The equation of the ellipse that has a center at $(10,3)$, a focus at $(13,3)$, and a vertex at $(15,3)$, is \[ \begin{array}{l} \frac{(x-C)^{2}}{A^{2}}+\frac{(y-D)^{2}}{B^{2}}=1 \\ \text { where } \\ A= \\ B= \\ C= \\ D= \end{array} \]
Solution
Step 1 :The general equation of an ellipse is given by \(\frac{(x-C)^{2}}{A^{2}}+\frac{(y-D)^{2}}{B^{2}}=1\). The center of the ellipse is at point \((C, D)\), the distance from the center to the focus is \(c\), and the distance from the center to the vertex is \(a\).
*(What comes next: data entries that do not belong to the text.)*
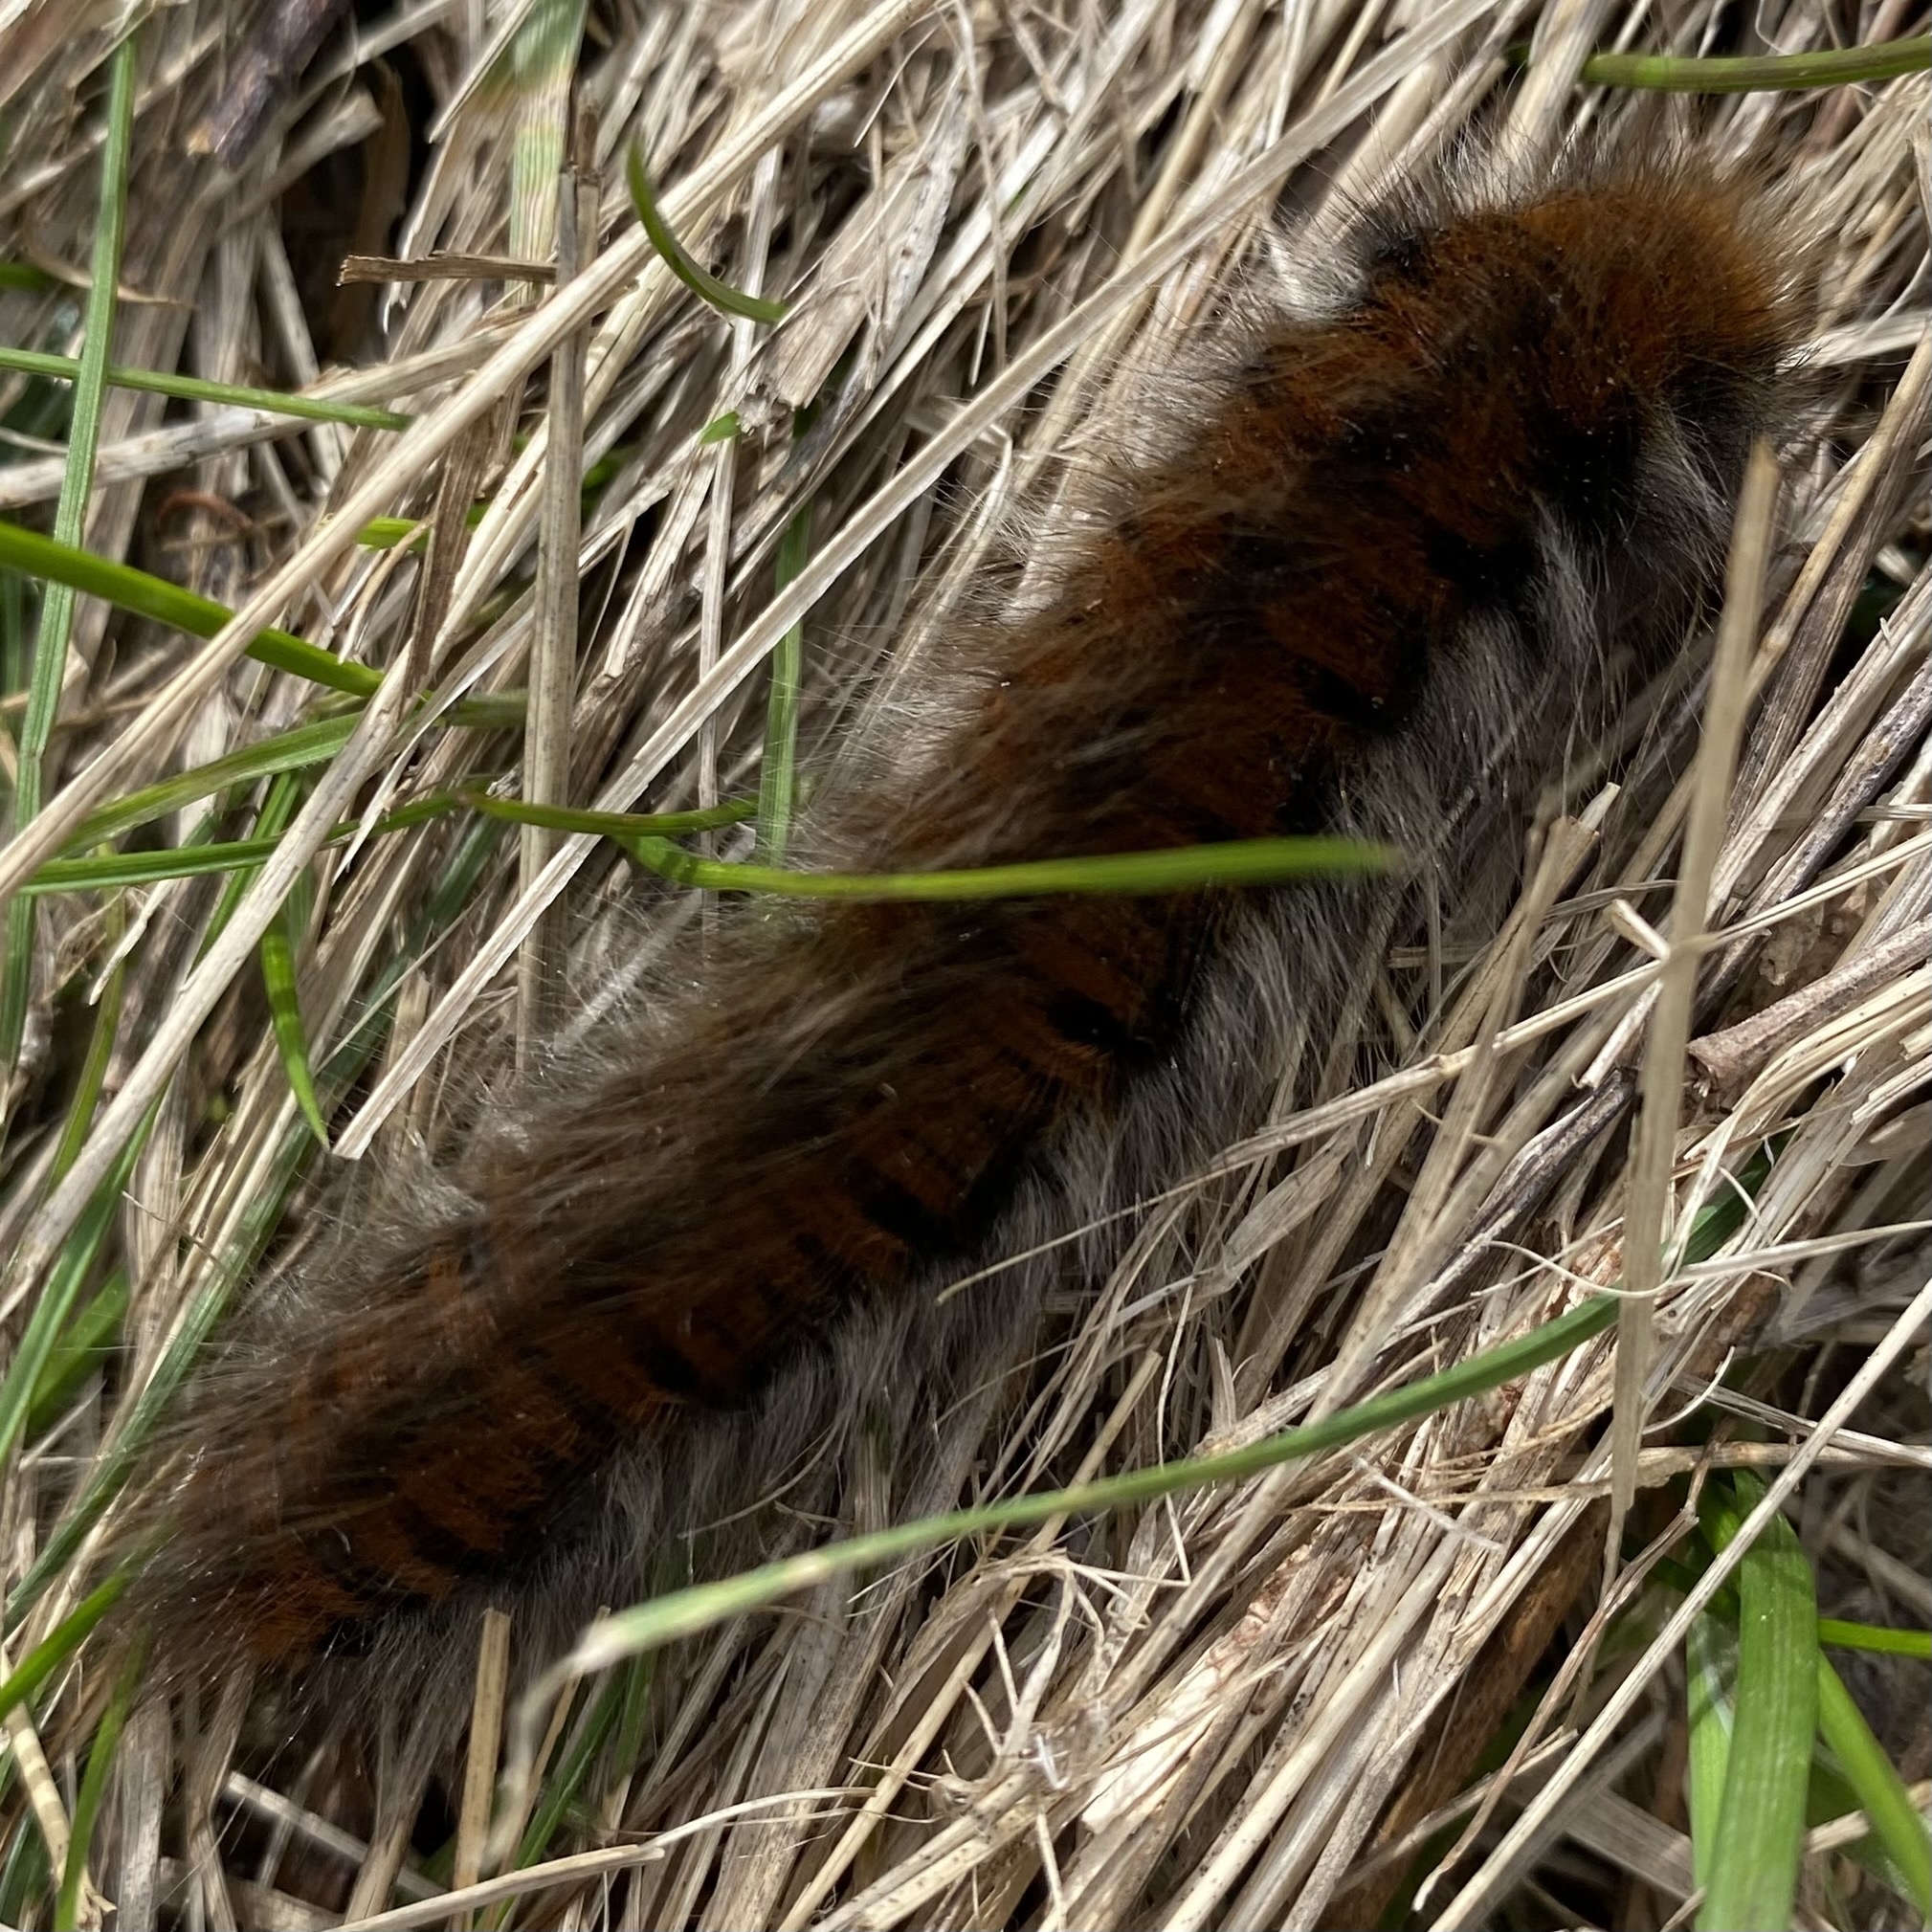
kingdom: Animalia
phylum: Arthropoda
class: Insecta
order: Lepidoptera
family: Lasiocampidae
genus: Macrothylacia
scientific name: Macrothylacia rubi
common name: Fox moth
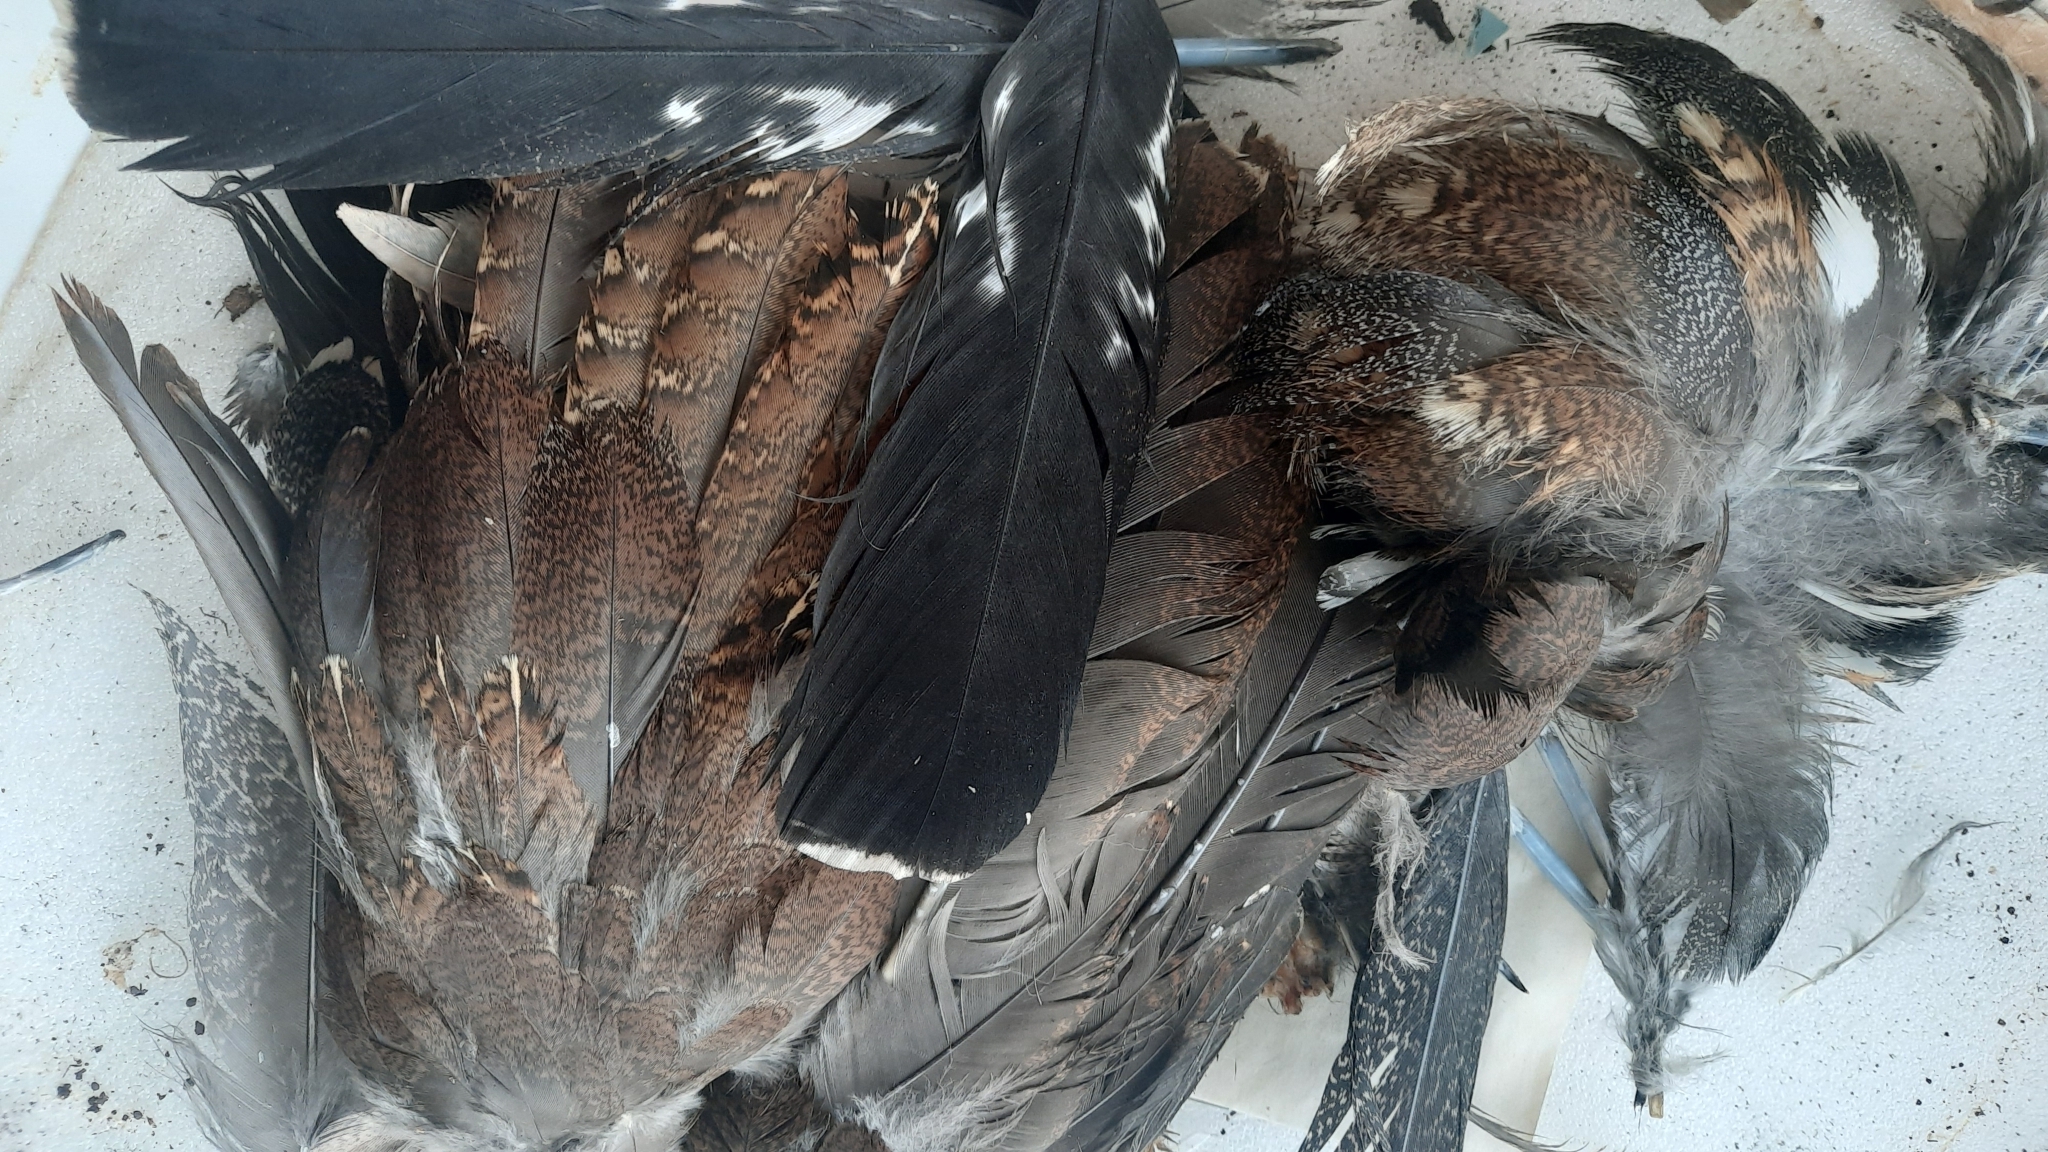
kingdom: Animalia
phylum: Chordata
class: Aves
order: Galliformes
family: Phasianidae
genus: Tetrao
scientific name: Tetrao urogallus
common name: Western capercaillie
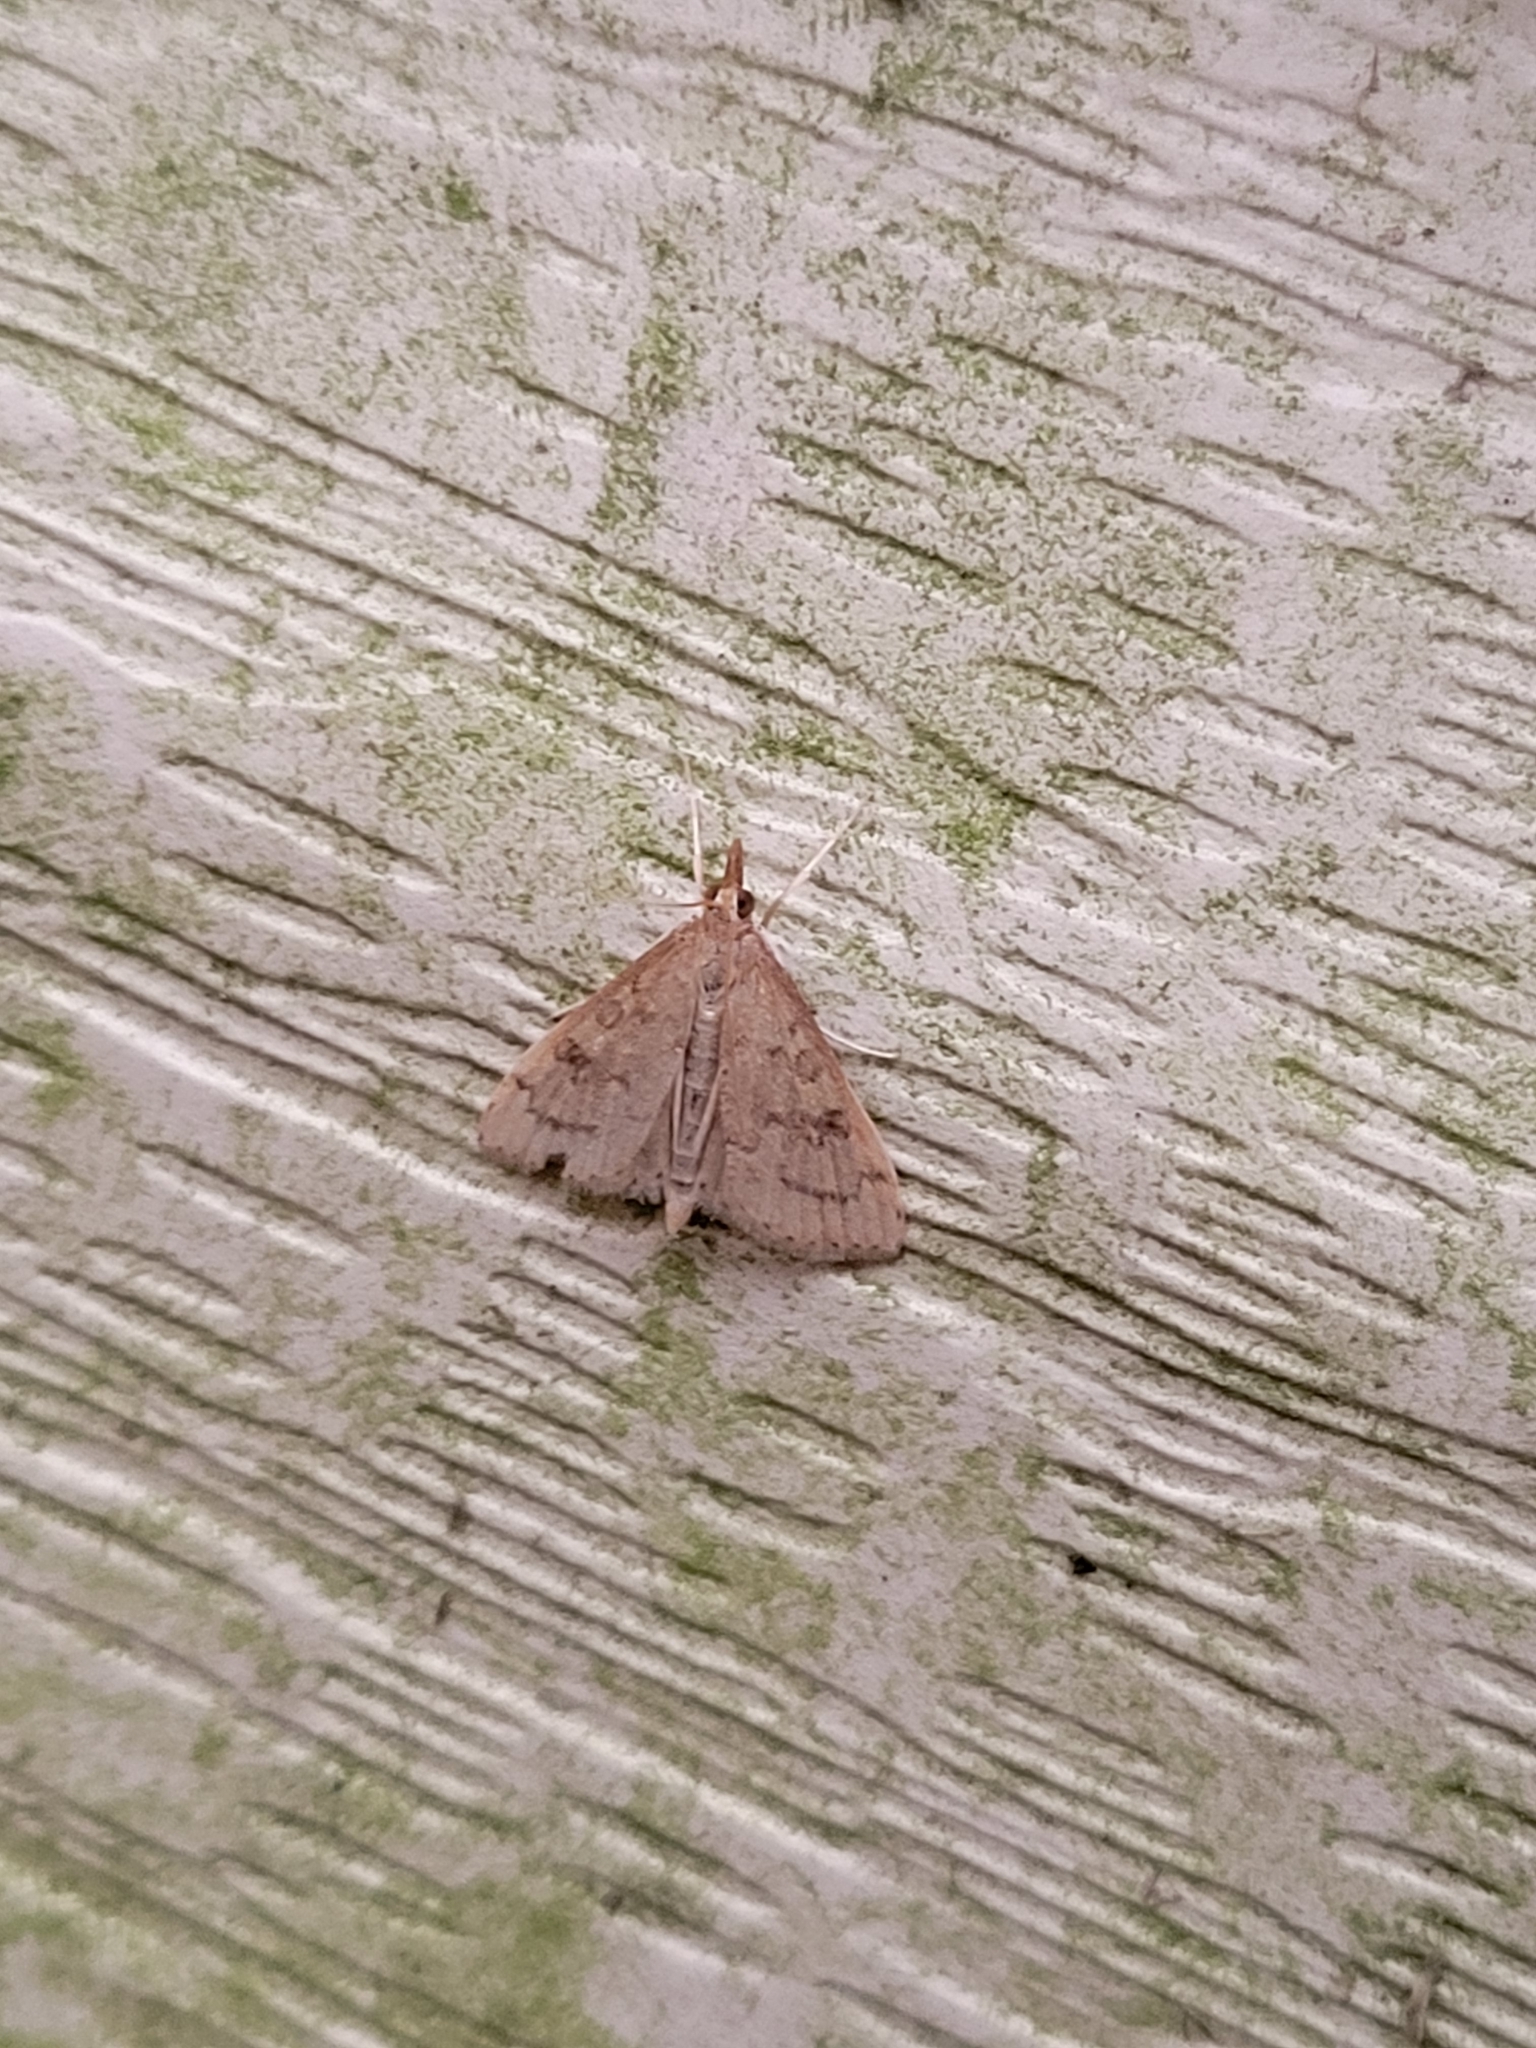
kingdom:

Step 2 :Given that the center is at \((10,3)\), we have \(C=10\) and \(D=3\).
Step 3 :The focus is at \((13,3)\), so the distance from the center to the focus, \(c\), is \(13-10=3\).
Step 4 :The vertex is at \((15,3)\), so the distance from the center to the vertex, \(a\), is \(15-10=5\).
Step 5 :Since the focus and the vertex lie on the x-axis, the major axis of the ellipse is along the x-axis. Therefore, \(A=a=5\) and \(B\) can be found using the relationship \(a^2 = b^2 + c^2\) for an ellipse, where \(b\) is the distance from the center to the co-vertex.
Step 6 :We can solve for \(B\) using the given values of \(a\) and \(c\).
Step 7 :Given \(a = 5\) and \(c = 3\), we find that \(b = 4.0\).
Step 8 :Final Answer: The equation of the ellipse is \(\boxed{\frac{(x-10)^{2}}{5^{2}}+\frac{(y-3)^{2}}{4^{2}}=1}\). So, \(A=5\), \(B=4\), \(C=10\), and \(D=3\).